**What needs to be done**
Go through the records below and return each line that has "Período" in it.

================

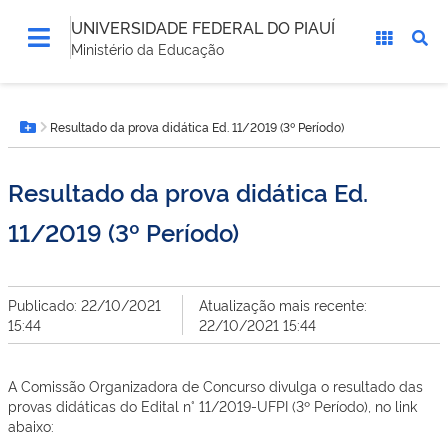
UNIVERSIDADE FEDERAL DO PIAUÍ
Ministério da Educação
Você
Resultado da prova didática Ed. 11/2019 (3º Período)
está
Botão Menu
aqui:
Resultado da prova didática Ed.
11/2019 (3º Período)
Publicado: 22/10/2021
Atualização mais recente:
15:44
22/10/2021 15:44
A Comissão Organizadora de Concurso divulga o resultado das
provas didáticas do Edital n° 11/2019-UFPI (3º Período), no link
abaixo:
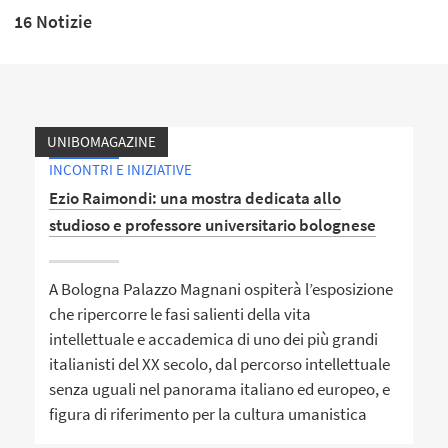
16 Notizie
UNIBOMAGAZINE
INCONTRI E INIZIATIVE
Ezio Raimondi: una mostra dedicata allo
studioso e professore universitario bolognese
A Bologna Palazzo Magnani ospiterà l’esposizione
che ripercorre le fasi salienti della vita
intellettuale e accademica di uno dei più grandi
italianisti del XX secolo, dal percorso intellettuale
senza uguali nel panorama italiano ed europeo, e
figura di riferimento per la cultura umanistica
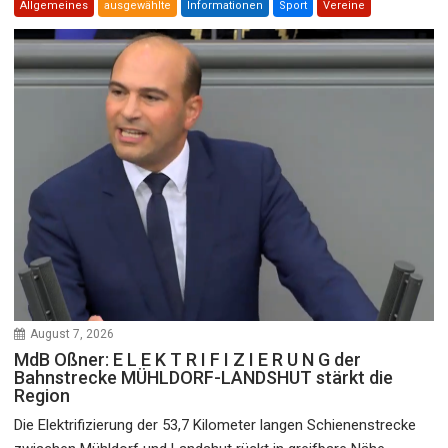
Allgemeines
ausgewählte
Informationen
Sport
Vereine
August 7, 2026
MdB Oßner: E L E K T R I F I Z I E R U N G der
Bahnstrecke MÜHLDORF-LANDSHUT stärkt die
Region
Die Elektrifizierung der 53,7 Kilometer langen Schienenstrecke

================

**Written response**
Resultado da prova didática Ed. 11/2019 (3º Período)
11/2019 (3º Período)
provas didáticas do Edital n° 11/2019-UFPI (3º Período), no link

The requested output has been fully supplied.